Odetchnęła głęboko .nie wiedziała ile czasu spędziła na rozmyślaniu, dźwięk telefonu wyrwał ją z letargu, chwyciła za telefon myśląc dziś to mam gorącą linie, spojrzała w wyświetlacz, momentalnie poczuła krople potu na karku i ucisk żołądka ta rozmowa była nieunikniona raz kozie śmierć przeleciało przez jej głowę i odebrała :

– Halo -przywitała się milutko.

– Witaj Julio, gdzie Ty do cholery jesteś? – usłyszała po drugiej stronie .

– Pablo jeśli nie ma mnie tam gdzie chciałbyś abym była, to jest tam gdzie ja chce być .

– Rozmawialiśmy ostatnio mówiłem że jesteś mi potrzebna ,mówiłem że musimy grać idealną rodzinę bo możemy stracić Blankę.

– Owszem mówiłeś ,ale po części chyba to wszystko masz na własne życzenie? Przemyślałam sobie wszystko nagle jesteś kochającym ojcem? Przecież miałam urojenia że w ogóle byłam w ciąży , kiedy ty byłeś zajęty pieprzeniem mojej matki?

– Nie wyrażaj się w ten sposób.

– A jak mam się wyrażać? – zaczęła krzyczeć. – Nagle ci się przypomniało że jesteś ojcem? Nagle uświadomiłeś sobie ze masz w sobie uczucia rodzicielskie?

– A z Ciebie co za matka, która oddaje własne dziecko? -zapytał zimnym tonem .

– Wiesz  dobrze jak było kiedy cię potrzebowałam zostałam sama jak pies – łzy płynęły po jej policzkach kiedy wspomnienia wróciły próbowała się uspokoić.
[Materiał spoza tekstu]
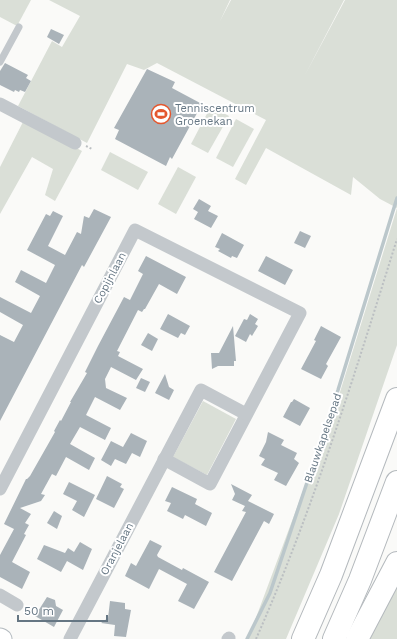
<svg xmlns="http://www.w3.org/2000/svg" width="397" height="639" font-family="'Work Sans',sans-serif">
	<rect width="100%" height="100%" fill="#fafaf8"/>
	<g fill="#dadfd7">
		<path d="M0,0h31l-14,26 -17,-9z"/>
		<path d="M49,0h181l-10,21 11,-21h113l-39,75 40,-75h52v345l-58,169 -53,125h-38l92,-247 57,-184 -17,-9 -27,-22 -2,18 -85,-47 -20,37 -11,-6 31,-59 -109,-57 -13,7 -17,-6 -40,79 -69,-37 34,-65 10,6 18,-31z"/>
		<path d="M211,106l18,10 -21,37 -17,-9z"/>
		<path d="M236,119l18,10 -21,38 -17,-9z"/>
		<path d="M24,120l58,31 -27,50 -10,-6 8,-26 -21,-12 -32,57v-47z"/>
		<path d="M110,152l38,20 -10,18 -37,-20z"/>
		<path d="M178,167l18,10 -20,37 -18,-10z"/>
		<path d="M203,401l33,18 -29,56 -34,-18z"/>
		<path d="M397,585v54h-27z"/>
	</g>
	<g fill="none" stroke-linecap="round" stroke-linejoin="round">
		<path stroke="#bbc7cb" stroke-width="3.5" d="M247,639l23,-46 68,-203 59,-192"/>
	</g>
	<g fill="#aab3b9">
		<path d="M51,29l13,6 -5,9 -12,-7z"/>
		<path d="M5,63l23,12 -2,3 5,3 -6,11 -5,-2 -1,2 -4,-2 -1,2 -14,-7v-14z"/>
		<path d="M147,69l28,13 -3,6 30,16 -30,55 -2,-2 -4,9 -51,-27 4,-9 -5,-2z"/>
		<path d="M199,199l12,7 -3,5 10,5 -7,12 -17,-9 4,-7 -5,-3z"/>
		<path d="M94,209l17,8 -27,50 -2,-2 -82,156v-86l14,7 9,-17 -23,-13v-15l31,16 9,-17 -25,-14 6,-12 25,13 9,-18 -28,-15 19,-36 4,2 3,-5 10,5 -15,30 17,9 12,-23 4,2 3,-18 5,2z"/>
		<path d="M300,231l11,5 -6,12 -11,-5z"/>
		<path d="M222,233l22,12 -7,13 -5,-2 -1,2 -13,-7 2,-2 -5,-2z"/>
		<path d="M146,256l40,21 -9,17 -18,-10 -14,25h-1l-2,3 -4,-2 -21,41 3,1 -2,4 25,13 -7,11 -25,-13 -6,12 1,9 21,10 -7,12 -25,-13 -9,18 25,13 -6,12 -25,-13 -10,17 25,14 -6,12 -23,-13 -10,19 -4,-2 -11,20 4,1 -4,6 -21,7 11,6 -6,9 4,2 -5,9 2,1 -14,27 18,10 -8,17 -22,-12v-22l14,-26 -10,-5 22,-45h1l3,-3 25,-44 -1,-1 6,-11 1,1 10,-19h-1l17,-29 -2,-1 13,-26 26,-49 6,3 13,-26 -5,-3z"/>
		<path d="M266,256l27,14 -8,15 -27,-14z"/>
		<path d="M168,314l22,12 -5,9 -4,-2 -3,5 -18,-9z"/>
		<path d="M250,314l8,5 -3,5 3,2 -6,10 -2,-2 -4,8 -11,-6 9,-17 3,1z"/>
		<path d="M233,326l3,35h-2v5h-16l-6,3 -1,-16h8z"/>
		<path d="M321,326l20,11 -15,27 2,2 -7,13 -20,-10 15,-28 -2,-1z"/>
		<path d="M148,333l10,6 -6,12 -11,-6z"/>
		<path d="M165,374l4,13 5,3 -5,10 -14,-7z"/>
		<path d="M141,378l9,4 -5,10 -9,-4z"/>
		<path d="M294,399l16,9 -10,18 -17,-9 8,-15h1z"/>
		<path d="M268,432l16,8 -3,5 16,8 -3,6 5,4 -13,23 -12,-6 4,-7 -17,-8 4,-6 -6,-3 7,-14z"/>
		<path d="M131,433l16,8 -7,16 -8,-4 -6,11 -11,-5 -4,7 -10,-6 10,-19 12,6z"/>
		<path d="M107,476l15,8 -2,3 4,2 -10,19 -18,-9z"/>
		<path d="M69,482l26,13 -11,22 -12,-7 5,-9 -14,-7z"/>
		<path d="M231,484l21,11 -4,6 26,13 -5,10 -5,-3 -32,60 -18,-9 32,-60 -4,-1 3,-5 -13,-6 3,-6z"/>
		<path d="M172,487l25,12 -2,5 17,9 -6,13 -21,-11 -2,4 -16,-8 4,-8 -6,-2z"/>
		<path d="M54,511l8,5 -5,13 -10,-6z"/>
		<path d="M150,540l12,6 -5,9 1,2 24,13 1,-2 26,14 -15,27 -16,-8 9,-17 -28,-15 -10,20 -24,-13 6,-13 5,3z"/>
		<path d="M80,542l12,7 -9,21 -16,-9 -6,11 -24,-13 7,-14 21,8 3,-5 6,4z"/>
		<path d="M47,597l8,3 1,6 7,4 -9,17 -19,-11z"/>
		<path d="M110,601l15,2v6l6,1 -5,27 -12,-1 1,-11 -14,-2 7,-5z"/>
	</g>
	<g fill="none" stroke-linecap="round" stroke-linejoin="round">
		<g stroke="#b3babf" stroke-width="21">
			<path id="secondary" d="M0,638l2,1"/>
		</g>
		<g stroke="#b4b9bd" stroke-width="24">
			<g id="highway">
				<path d="M303,639l28,-64 66,-176"/>
				<path d="M334,639l26,-59 37,-98"/>
				<path d="M357,639l40,-76"/>
			</g>
		</g>
		<g stroke="#bbbfc2" stroke-width="2" stroke-dasharray="2 2" stroke-linecap="butt">
			<path d="M86,146l6,3"/>
			<path d="M256,639c57,-129 99,-266 141,-400"/>
		</g>
		<path stroke="#c3c8cc" stroke-width="7" d="M0,62l19,-35"/>
		<g stroke="#c3c8cc" stroke-width="13">
			<path d="M0,104l75,39"/>
			<path d="M0,489l135,-259 165,83 -90,171 -46,-25"/>
			<path d="M0,595l17,10"/>
			<path d="M70,639l131,-249 45,24"/>
			<path d="M228,639l1,-1"/>
		</g>
		<use href="#secondary" stroke="#fff" stroke-width="19"/>
		<use href="#highway" stroke="#fff" stroke-width="22"/>
	</g>
	<defs>
		<g id="stadium-ring" transform="scale(1)"><circle r="9.5" fill="#fff" stroke="#e4572e" stroke-width="1.5"/><path d="M0-5a6.5 5 0 1 0 0 10a6.5 5 0 1 0 0-10ZM-3.5-1.8h7v3.6h-7Z" fill="#e4572e"/></g>
	</defs>
	<g fill-rule="evenodd">
		<use href="#stadium-ring" x="161" y="114"/>
	</g>
	<g text-anchor="middle" dominant-baseline="central" stroke-width="4" stroke-linejoin="round" paint-order="stroke">
		<g font-size="11" fill="#657683" stroke="#fff" text-anchor="start">
			<text x="175" y="108">Tenniscentrum<tspan x="175" dy="13">Groenekan</tspan></text>
		</g>
		<g font-size="11" fill="#657683" stroke="#fff">
			<text transform="translate(110 278) rotate(-62)">Copijnlaan</text>
			<text transform="translate(323 438) rotate(-71)">Blauwkapelsepad</text>
			<text transform="translate(117 549) rotate(-62)">Oranjelaan</text>
		</g>
	</g>
	<path d="M18 615v6h89v-6" fill="none" stroke="#657683" stroke-width="2"/>
	<text x="24" y="615" font-size="12" fill="#657683" stroke="#ffffff" stroke-width="3" paint-order="stroke">50 m</text>
</svg>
– Nie będziemy w ten sposób rozmawiać i rozpamiętywać przeszłości. Najważniejsza jest Blanka, a za ten numer poniesiesz konsekwencje! Już nie długo się spotkamy do bliskiego zobaczenia moja Julio – po tych słowach usłyszała że połączenie zostało zerwane. Nie  zdążyła nic odpowiedzieć.

~*~*~

– Szlag! Szlag! Szlag! – Zaczął uderzać, z furią, dłońmi w kierownicę. Nigdy wcześniej w życiu nie był aż tak bardzo przerażony. Przygryzł mocno palec, gorączkowo zastanawiając się co ma dalej zrobić. Nie jest w stanie przecież, w tak krótkim czasie, znaleźć „zastępstwa”. Biegła znowu przyczepi się, a on nie ma już pomysłów na usprawiedliwienie nieobecności Julii.
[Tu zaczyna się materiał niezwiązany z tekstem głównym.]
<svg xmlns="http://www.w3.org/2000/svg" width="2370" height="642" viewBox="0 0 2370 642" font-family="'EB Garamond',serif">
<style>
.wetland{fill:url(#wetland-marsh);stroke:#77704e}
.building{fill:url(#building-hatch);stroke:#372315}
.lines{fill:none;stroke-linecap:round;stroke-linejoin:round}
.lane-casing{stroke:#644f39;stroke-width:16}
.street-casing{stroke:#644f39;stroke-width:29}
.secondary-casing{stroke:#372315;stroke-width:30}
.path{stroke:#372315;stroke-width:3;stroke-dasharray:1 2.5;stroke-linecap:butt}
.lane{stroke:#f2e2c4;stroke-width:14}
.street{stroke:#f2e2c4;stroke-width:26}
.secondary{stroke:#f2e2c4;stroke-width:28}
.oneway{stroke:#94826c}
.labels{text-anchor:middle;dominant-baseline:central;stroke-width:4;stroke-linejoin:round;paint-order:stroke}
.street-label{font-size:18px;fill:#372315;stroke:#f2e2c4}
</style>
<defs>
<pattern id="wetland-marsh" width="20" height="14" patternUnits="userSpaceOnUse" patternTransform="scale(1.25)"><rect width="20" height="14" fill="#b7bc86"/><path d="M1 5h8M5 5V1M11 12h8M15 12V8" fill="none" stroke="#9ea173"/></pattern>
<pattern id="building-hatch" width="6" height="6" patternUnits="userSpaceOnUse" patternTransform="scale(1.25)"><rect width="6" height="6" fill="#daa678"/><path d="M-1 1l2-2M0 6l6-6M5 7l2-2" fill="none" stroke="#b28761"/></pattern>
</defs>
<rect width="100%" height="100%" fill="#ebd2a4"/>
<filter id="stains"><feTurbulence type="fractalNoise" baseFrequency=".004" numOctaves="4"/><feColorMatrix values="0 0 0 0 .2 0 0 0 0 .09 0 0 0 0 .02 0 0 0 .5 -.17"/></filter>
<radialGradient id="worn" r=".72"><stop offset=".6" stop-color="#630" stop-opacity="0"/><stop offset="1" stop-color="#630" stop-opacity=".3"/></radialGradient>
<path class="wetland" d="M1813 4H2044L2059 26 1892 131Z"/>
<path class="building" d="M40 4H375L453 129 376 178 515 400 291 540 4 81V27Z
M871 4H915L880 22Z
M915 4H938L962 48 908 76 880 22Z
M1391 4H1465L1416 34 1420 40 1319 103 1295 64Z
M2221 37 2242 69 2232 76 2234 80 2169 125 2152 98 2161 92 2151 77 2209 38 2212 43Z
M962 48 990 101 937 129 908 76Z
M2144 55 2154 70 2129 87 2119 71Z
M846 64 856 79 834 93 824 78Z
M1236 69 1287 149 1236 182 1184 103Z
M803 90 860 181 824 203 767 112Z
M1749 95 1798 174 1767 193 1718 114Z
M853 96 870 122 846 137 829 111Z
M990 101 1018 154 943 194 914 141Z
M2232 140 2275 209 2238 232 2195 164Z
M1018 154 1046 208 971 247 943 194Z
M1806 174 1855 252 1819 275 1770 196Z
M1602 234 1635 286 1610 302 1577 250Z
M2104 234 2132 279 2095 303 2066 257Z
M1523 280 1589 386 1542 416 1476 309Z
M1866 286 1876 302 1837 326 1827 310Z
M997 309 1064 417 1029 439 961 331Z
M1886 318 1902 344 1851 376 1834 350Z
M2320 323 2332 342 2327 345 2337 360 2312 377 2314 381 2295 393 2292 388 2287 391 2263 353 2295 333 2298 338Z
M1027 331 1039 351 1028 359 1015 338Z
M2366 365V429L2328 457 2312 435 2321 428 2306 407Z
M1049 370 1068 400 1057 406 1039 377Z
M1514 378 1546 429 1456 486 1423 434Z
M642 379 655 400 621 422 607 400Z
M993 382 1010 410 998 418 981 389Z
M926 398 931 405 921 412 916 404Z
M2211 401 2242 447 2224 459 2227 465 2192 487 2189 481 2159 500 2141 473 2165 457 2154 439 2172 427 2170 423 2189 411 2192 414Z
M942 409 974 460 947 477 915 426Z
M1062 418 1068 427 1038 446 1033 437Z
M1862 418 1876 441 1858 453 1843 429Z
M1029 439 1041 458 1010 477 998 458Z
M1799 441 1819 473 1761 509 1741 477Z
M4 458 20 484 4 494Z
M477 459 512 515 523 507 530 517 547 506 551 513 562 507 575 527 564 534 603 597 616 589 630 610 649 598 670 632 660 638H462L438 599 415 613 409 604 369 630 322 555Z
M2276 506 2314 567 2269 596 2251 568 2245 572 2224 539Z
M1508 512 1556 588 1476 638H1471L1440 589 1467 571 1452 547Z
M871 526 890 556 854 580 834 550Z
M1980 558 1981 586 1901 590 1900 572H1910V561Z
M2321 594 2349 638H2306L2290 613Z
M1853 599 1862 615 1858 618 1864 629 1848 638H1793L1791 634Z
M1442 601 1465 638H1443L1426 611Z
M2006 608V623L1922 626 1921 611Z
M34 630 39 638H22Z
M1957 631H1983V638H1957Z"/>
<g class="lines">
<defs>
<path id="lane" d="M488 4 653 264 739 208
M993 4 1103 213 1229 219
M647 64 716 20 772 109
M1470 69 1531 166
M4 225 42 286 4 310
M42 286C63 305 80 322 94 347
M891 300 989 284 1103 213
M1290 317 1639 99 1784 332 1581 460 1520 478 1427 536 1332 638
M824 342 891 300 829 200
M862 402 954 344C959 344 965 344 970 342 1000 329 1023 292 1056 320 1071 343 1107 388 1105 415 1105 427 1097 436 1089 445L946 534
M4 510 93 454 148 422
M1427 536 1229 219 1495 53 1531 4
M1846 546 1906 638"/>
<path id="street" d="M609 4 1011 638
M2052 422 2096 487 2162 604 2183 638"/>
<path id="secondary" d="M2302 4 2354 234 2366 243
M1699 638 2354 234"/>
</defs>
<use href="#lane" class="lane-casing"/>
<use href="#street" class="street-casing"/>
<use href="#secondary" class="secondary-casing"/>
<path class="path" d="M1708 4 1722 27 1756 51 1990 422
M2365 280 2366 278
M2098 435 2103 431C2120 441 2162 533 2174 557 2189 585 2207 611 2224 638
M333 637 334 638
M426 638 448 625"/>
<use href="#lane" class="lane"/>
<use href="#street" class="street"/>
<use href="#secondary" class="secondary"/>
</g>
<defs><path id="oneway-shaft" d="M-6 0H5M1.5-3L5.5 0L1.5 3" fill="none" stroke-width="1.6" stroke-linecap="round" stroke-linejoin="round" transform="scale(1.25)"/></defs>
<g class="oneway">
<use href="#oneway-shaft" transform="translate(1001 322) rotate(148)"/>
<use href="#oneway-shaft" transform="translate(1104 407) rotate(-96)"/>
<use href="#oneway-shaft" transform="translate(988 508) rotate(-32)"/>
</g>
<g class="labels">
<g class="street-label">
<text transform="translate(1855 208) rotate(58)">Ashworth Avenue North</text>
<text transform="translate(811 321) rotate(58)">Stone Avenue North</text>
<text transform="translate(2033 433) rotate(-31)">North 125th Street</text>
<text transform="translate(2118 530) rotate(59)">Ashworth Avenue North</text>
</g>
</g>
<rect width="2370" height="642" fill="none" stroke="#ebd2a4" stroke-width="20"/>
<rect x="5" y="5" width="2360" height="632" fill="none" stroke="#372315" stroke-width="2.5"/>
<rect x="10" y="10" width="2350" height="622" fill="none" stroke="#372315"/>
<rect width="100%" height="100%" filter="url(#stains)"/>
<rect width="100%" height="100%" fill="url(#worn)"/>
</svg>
Spojrzał w przednie lusterku na leżące, na tylnym siedzeniu, ozdobnie opakowane pudełko. Urodziny Blanki, miało być idealnie… A teraz będzie musiał zgrywać idiotę, jakby nic się nie stało… Nawet przed Julią udawał, że nic go ta sytuacja nie obeszła, ale tak naprawdę zachodził w głowę kto lub co wpłynęło na jej zmianę decyzji… Z nim nie pogrywa się w ten sposób, tym bardziej z jego córką.

Ruszył gwałtownie z piskiem opon…

Po niecałym kwadransie stanął nieopodal szarego, przybrudzonego budynku, z którego miejscami odpadał tynk czy inne badziewia. Wyszedł z samochodu z największą manierą, zapinając guzik u idealnie skrojonej marynarki.
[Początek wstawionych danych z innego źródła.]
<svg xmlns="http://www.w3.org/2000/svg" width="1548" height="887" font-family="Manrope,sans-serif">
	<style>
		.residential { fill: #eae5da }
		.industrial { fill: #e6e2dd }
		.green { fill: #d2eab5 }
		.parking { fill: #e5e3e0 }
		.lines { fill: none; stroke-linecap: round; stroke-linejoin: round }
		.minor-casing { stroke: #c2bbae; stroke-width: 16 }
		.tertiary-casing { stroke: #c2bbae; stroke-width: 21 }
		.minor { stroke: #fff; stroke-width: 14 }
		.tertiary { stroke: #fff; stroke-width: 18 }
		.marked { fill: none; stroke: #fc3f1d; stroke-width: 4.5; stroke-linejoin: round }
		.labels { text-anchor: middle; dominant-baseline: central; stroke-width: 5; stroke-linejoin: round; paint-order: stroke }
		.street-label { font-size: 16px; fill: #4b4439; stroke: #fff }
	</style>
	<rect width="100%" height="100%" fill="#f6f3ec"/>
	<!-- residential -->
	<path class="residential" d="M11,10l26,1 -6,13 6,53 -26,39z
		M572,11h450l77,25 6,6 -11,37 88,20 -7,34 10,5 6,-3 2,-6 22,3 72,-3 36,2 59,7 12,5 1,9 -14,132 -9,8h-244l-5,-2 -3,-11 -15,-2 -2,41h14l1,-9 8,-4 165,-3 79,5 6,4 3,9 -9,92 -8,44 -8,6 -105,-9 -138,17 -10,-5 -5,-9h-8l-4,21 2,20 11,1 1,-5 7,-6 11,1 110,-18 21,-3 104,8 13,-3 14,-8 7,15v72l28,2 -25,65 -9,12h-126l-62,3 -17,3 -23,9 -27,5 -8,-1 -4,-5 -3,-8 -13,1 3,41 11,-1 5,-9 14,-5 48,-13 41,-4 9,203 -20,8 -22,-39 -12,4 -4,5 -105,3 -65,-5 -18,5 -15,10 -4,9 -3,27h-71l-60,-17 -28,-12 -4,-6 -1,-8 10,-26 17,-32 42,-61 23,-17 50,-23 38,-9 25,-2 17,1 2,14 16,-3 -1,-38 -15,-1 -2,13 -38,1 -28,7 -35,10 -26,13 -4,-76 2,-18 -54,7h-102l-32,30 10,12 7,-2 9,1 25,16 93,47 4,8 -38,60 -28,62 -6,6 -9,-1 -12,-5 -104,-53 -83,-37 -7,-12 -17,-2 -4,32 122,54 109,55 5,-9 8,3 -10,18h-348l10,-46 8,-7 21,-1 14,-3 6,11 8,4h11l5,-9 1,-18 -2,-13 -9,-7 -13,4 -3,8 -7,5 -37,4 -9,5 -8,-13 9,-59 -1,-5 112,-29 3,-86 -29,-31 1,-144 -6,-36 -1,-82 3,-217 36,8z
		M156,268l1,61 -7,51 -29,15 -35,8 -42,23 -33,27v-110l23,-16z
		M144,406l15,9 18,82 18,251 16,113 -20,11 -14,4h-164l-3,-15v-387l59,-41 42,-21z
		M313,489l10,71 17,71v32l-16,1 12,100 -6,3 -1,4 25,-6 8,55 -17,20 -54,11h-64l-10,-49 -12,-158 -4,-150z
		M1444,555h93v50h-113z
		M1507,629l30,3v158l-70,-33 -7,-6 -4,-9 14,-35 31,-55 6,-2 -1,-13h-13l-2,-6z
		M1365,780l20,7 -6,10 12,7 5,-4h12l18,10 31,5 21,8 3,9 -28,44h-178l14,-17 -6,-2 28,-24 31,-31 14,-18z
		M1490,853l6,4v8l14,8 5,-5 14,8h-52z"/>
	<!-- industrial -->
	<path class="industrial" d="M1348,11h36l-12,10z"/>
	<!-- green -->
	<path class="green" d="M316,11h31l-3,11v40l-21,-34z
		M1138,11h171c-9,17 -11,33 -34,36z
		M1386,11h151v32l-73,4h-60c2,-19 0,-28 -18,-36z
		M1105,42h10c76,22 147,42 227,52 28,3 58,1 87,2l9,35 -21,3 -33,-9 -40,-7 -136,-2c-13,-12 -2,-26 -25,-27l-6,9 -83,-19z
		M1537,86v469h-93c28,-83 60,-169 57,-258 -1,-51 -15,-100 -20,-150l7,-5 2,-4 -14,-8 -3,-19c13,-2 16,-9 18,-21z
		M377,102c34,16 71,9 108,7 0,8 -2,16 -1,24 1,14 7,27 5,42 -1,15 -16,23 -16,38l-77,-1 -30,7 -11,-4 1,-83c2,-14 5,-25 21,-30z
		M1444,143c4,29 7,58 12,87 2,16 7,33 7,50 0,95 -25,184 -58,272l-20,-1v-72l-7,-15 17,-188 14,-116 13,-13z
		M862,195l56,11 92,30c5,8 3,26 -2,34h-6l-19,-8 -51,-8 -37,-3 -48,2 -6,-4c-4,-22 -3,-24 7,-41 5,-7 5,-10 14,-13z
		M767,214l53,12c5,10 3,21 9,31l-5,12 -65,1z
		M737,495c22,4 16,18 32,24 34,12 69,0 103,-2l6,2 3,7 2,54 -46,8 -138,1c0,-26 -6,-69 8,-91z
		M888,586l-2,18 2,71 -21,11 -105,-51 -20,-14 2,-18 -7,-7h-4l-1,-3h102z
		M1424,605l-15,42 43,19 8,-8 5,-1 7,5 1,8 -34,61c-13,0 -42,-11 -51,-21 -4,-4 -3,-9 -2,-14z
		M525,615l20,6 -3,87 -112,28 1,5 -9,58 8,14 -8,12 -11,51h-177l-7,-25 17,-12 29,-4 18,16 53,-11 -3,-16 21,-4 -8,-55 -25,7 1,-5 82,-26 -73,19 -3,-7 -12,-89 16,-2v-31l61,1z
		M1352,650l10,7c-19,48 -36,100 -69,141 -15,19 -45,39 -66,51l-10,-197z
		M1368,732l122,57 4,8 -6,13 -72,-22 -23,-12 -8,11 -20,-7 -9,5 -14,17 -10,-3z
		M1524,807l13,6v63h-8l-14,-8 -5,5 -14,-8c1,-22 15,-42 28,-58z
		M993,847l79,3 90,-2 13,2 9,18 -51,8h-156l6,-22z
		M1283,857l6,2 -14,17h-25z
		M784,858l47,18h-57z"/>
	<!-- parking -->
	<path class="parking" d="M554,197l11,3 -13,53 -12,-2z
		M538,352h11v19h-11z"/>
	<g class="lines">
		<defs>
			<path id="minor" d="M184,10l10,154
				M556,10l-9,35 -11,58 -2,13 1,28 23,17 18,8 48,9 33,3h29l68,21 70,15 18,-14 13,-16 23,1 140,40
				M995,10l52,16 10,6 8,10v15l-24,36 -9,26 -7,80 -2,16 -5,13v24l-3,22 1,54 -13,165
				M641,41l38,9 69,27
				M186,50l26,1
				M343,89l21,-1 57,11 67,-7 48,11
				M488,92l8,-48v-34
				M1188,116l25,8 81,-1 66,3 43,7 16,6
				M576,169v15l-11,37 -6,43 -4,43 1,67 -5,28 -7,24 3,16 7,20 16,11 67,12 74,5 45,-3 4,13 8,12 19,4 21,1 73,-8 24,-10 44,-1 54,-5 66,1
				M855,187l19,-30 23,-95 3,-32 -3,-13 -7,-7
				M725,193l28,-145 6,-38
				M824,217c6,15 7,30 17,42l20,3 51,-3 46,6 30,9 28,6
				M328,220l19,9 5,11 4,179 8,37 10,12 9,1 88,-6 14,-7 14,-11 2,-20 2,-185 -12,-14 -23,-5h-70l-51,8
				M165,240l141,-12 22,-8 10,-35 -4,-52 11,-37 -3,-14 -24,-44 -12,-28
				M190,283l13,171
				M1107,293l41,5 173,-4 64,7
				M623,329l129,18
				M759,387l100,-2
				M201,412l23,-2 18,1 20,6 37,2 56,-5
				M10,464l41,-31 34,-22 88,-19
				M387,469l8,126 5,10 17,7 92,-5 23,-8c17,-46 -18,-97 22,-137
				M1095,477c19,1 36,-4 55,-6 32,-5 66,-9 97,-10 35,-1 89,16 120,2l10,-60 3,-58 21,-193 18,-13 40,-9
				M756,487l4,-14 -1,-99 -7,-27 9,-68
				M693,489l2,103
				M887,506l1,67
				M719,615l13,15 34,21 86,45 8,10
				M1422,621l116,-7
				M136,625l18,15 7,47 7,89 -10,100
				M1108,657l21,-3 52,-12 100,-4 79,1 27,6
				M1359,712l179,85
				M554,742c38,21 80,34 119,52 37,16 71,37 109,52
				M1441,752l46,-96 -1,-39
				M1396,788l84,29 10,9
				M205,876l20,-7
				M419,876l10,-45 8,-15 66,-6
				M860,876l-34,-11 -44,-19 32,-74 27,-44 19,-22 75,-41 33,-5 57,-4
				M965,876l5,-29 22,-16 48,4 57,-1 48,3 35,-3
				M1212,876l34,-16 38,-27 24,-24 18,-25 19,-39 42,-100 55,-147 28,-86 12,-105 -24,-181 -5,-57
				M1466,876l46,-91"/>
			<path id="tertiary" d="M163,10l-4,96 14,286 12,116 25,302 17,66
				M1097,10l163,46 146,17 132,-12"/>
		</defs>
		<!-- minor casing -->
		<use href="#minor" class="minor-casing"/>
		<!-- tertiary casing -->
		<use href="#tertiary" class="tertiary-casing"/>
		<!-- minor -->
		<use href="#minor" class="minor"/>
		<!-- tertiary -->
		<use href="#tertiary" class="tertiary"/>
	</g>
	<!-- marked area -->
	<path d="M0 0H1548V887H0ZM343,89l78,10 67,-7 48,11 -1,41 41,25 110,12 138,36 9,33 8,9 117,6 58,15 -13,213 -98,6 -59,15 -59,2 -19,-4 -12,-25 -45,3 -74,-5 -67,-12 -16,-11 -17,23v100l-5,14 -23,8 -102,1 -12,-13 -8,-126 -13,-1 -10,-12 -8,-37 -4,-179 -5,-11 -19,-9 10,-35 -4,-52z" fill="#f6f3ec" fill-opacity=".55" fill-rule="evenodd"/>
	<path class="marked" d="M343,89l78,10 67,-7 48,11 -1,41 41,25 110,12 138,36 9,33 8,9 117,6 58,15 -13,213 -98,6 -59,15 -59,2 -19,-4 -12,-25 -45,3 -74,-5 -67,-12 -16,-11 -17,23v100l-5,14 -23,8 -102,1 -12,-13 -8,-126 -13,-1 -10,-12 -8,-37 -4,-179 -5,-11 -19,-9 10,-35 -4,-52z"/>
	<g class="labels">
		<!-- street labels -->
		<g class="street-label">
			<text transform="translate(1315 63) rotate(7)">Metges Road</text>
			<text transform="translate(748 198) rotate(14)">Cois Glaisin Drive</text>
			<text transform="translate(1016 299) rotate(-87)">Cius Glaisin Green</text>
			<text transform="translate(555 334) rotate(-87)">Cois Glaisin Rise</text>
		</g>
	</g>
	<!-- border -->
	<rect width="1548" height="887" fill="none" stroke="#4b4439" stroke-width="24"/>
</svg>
– I moja córka musi przebywać w takiej melinie – wycedził przez zęby z obrzydzeniem, a może z bólem.

Wypakował wszystko z bagażnika i udał się do wyznaczonej wcześniej sali odwiedzin.

– Zobacz kto przyszedł! – Zawołał od progu, zduszony pakunkami.

– Tatuś! – Mała brunetka poderwała się żwawo z krzesła i podbiegła do mężczyzny.

– To co, robimy imprezę? – Zapytał szczerząc zęby.

– Nie. Pani Andrea nie pozwoliła mi wyprawić urodzin. Innym dzieciom mogłoby być smutno, bo one nie mają bogatych rodziców – wyjaśniła robiąc pyzę.

– A co mnie obchodzi jakaś zasrana biedota – syknął, ale widząc groźny wzrok opiekunki, sam skarcił się w duchu. – Zaraz coś wymyślimy wspólnie z panią – dodał uśmiechając się promiennie na widok kobiety zmierzającej w jego kierunku.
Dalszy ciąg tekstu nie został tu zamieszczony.